最近看完了空间计量经济学的理论部分,因此打算开始学习一下实战,实战所使用的主要是GEODA家族的软件包们,首先还是打算先学习python的pysal包,毕竟还是更喜欢代码,而且相较于GEODA和GEODASPACE,写代码还是会更灵活一点。这一部分也打算写一个系列,这是第一块,数据读取及预处理,以及权重矩阵的一些知识和代码,这个系列主要侧重于代码,理论的话基本就不涉及啦,需要的可以学习下沈体雁,于瀚辰老师写的《空间计量经济学》。主要是借助《空间计量分析软件》一本书来学习,书中的pysal的版本应该是1.x的,而现在pysal更新到2.x了,很多书中的代码不一定可以,但是为了方便学习,我还是安装了pysal1.14.4,学会了之后改到2.x想必也是轻松的。
import numpy as np
import pysal as ps
import libpysal as lps
E:\Anaconda\lib\site-packages\pysal\__init__.py:65: VisibleDeprecationWarning: PySAL's API will be changed on 2018-12-31. The last release made with this API is version 1.14.4. A preview of the next API version is provided in the `pysalnext` package. The API changes and a guide on how to change imports is provided at https://migrating.pysal.org
), VisibleDeprecationWarning)
E:\Anaconda\lib\site-packages\libpysal\examples\remotes.py:26: UserWarning: Remote data sets not available. Check connection.

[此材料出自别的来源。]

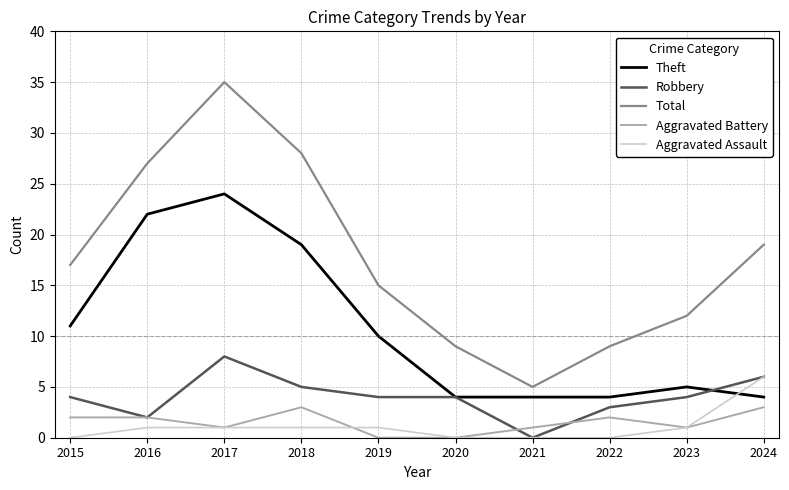

At which category is the sum across all series the highest?

2017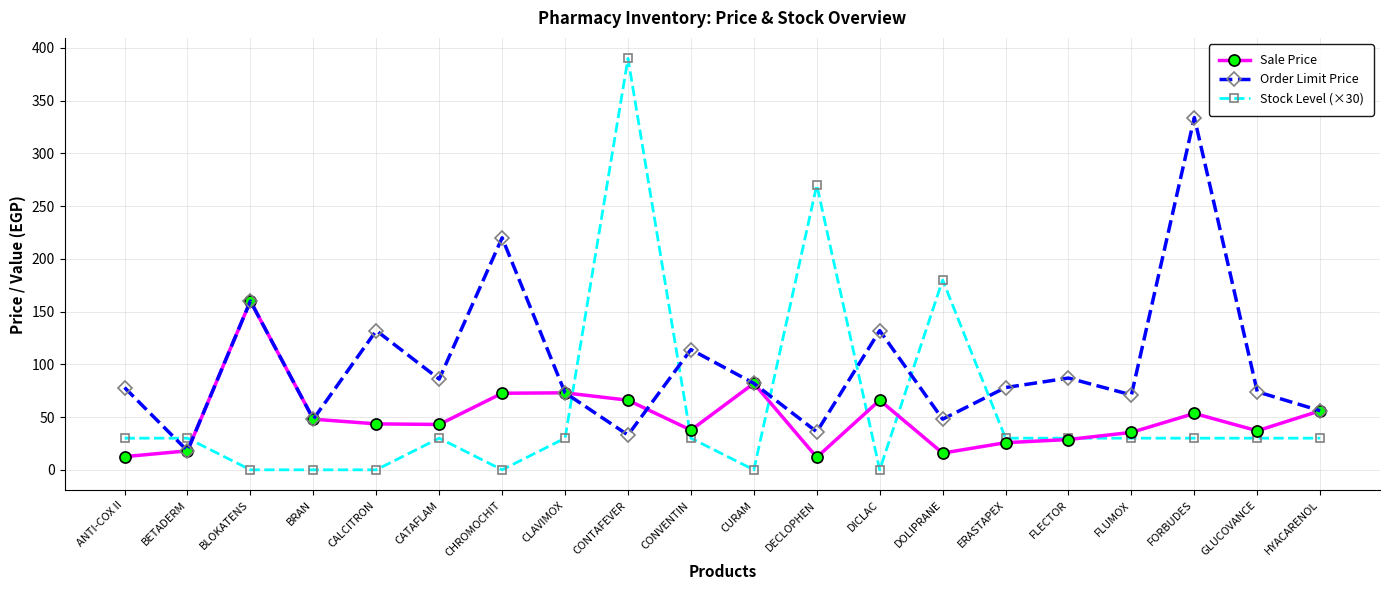

What is the difference between the Sale Price values at CATAFLAM and ERASTAPEX?

17.3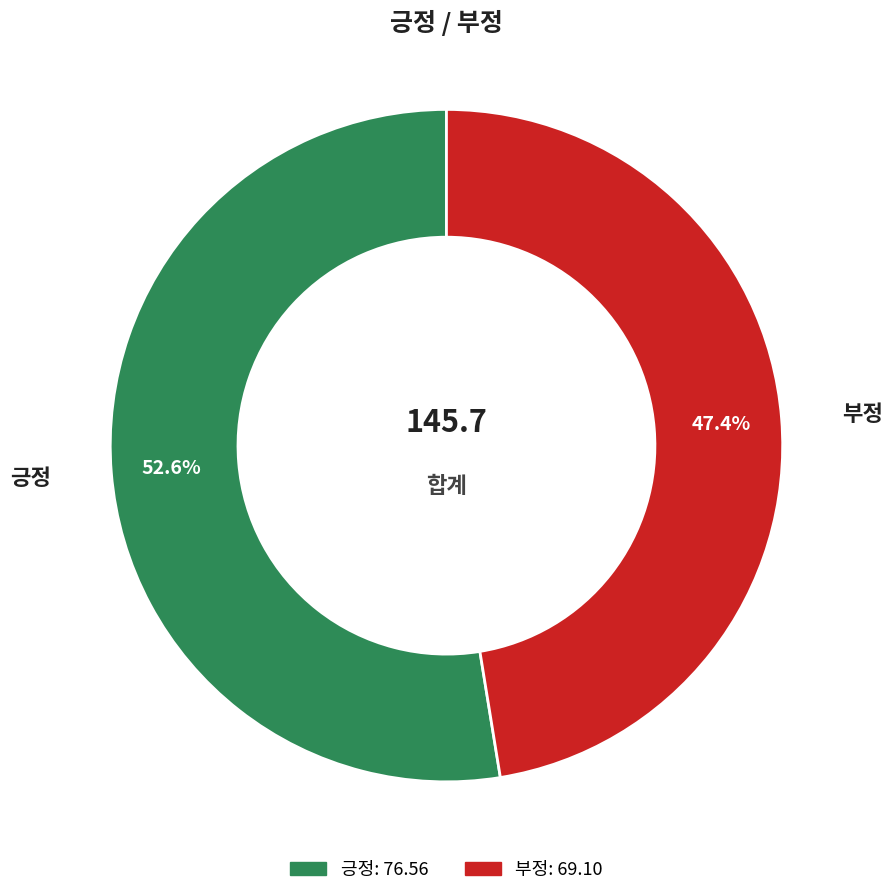

What portion of the pie excludes 부정?

52.6%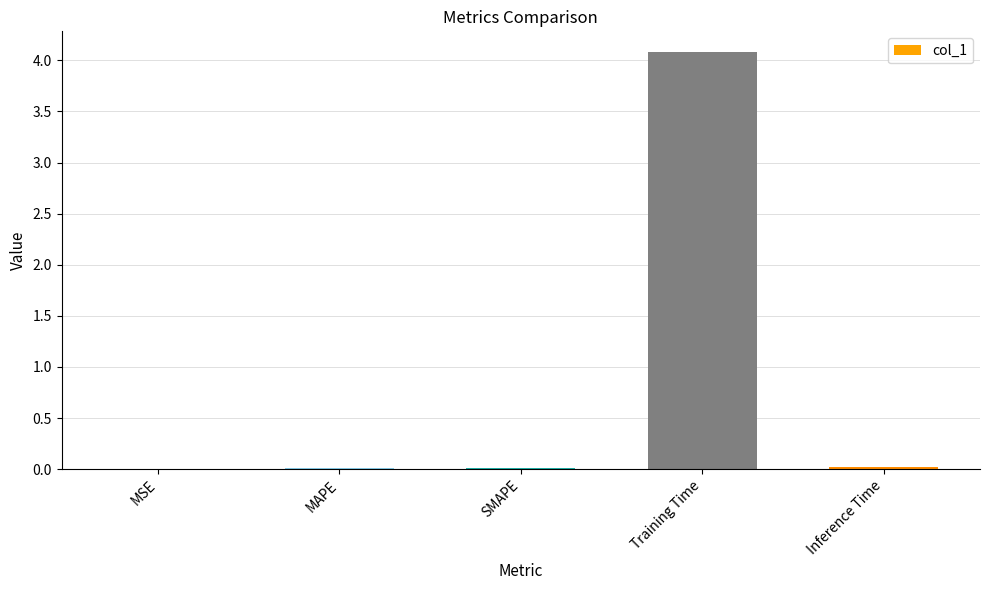

Between Training Time and MSE, which is larger?

Training Time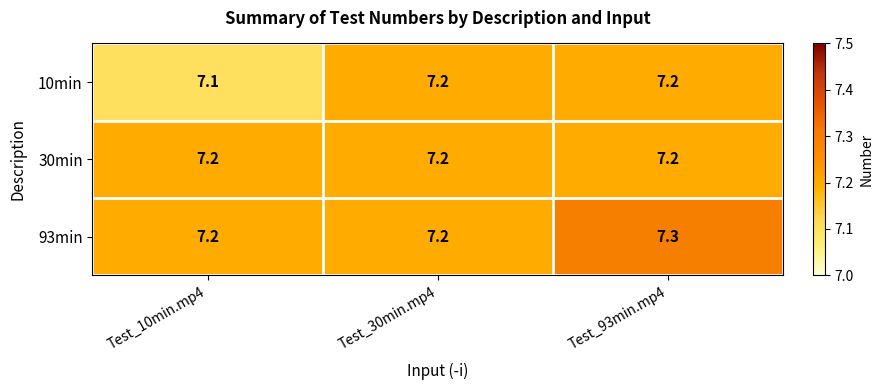

Reading left to right, list all the values displayed in this chart.

10min: 7.1	7.2	7.2
30min: 7.2	7.2	7.2
93min: 7.2	7.2	7.3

warnings.warn("Remote data sets not available. Check connection.")
1.读取数据
读取数据并将数据转换成numpy格式。
db = ps.open(ps.examples.get_path('NAT.dbf'),'r')
db
DataTable: E:\Anaconda\lib\site-packages\pysal\examples\nat\NAT.dbf
print(len(db))
db.header
3085
['NAME',
'STATE_NAME',
'STATE_FIPS',
'CNTY_FIPS',
'FIPS',
'STFIPS',...]
db.by_col('HR90')
[0.0,
15.885623511,
6.4624531472,
6.9965017491,
...]
y = np.array([db.by_col('HR90')]).T
y
array([[ 0. ],
[15.88562351],
[ 6.46245315],
...,
[ 4.36732988],
[ 3.72771194],
[ 2.04885495]])
x_names = ['RD90','UE90']
x1=np.array([db.by_col(var) for var in x_names]).T
x1
array([[-0.80277374, 3.89479009],
[-0.13548304, 16.8115942 ],
[-0.27654392, 10.70079408],
...,
[-1.33977047, 4.1028878 ],
[-1.74736678, 3.35398107],
[-0.36114466, 5.48855304]])
x1.shape
(3085, 2)
2.邻接权重矩阵
下面建立的邻接权重矩阵的拓扑图如下图所示:
# 对一个3*3的方针从0开始按顺序编号,此外,加一个独立的9方块
# 邻接权重矩阵的结构,字典的形式,键是观测值id,值是与观测值id相邻接的观测值id
neighbors = {0:[3,1],1:[0,4,2],2:[1,5],3:[0,6,4],4:[1,3,7,5],5:[2,4,8],6:[3,7],7:[4,6,8],8:[5,7],9:[]}
# 与邻接权重矩阵结构相一致的权重,也是字典的形式,键是观测值id,值是和neighbors值对应的权重
weights = {0:[5,3],1:[3,2,4],2:[4,1],3:[5,7,2],4:[2,2,3,1],5:[1,1,8],6:[7,3],7:[3,3,8],8:[8,8],9:[]}
# 观测值序列的顺序
id_order = [9,0,3,6,1,4,7,2,5,8]
#创建pysal中的邻接权重矩阵
w = ps.W(neighbors=neighbors ,weights=weights,id_order=id_order)
w
E:\Anaconda\lib\site-packages\pysal\weights\weights.py:186: UserWarning: There is one disconnected observation (no neighbors)
warnings.warn("There is one disconnected observation (no neighbors)")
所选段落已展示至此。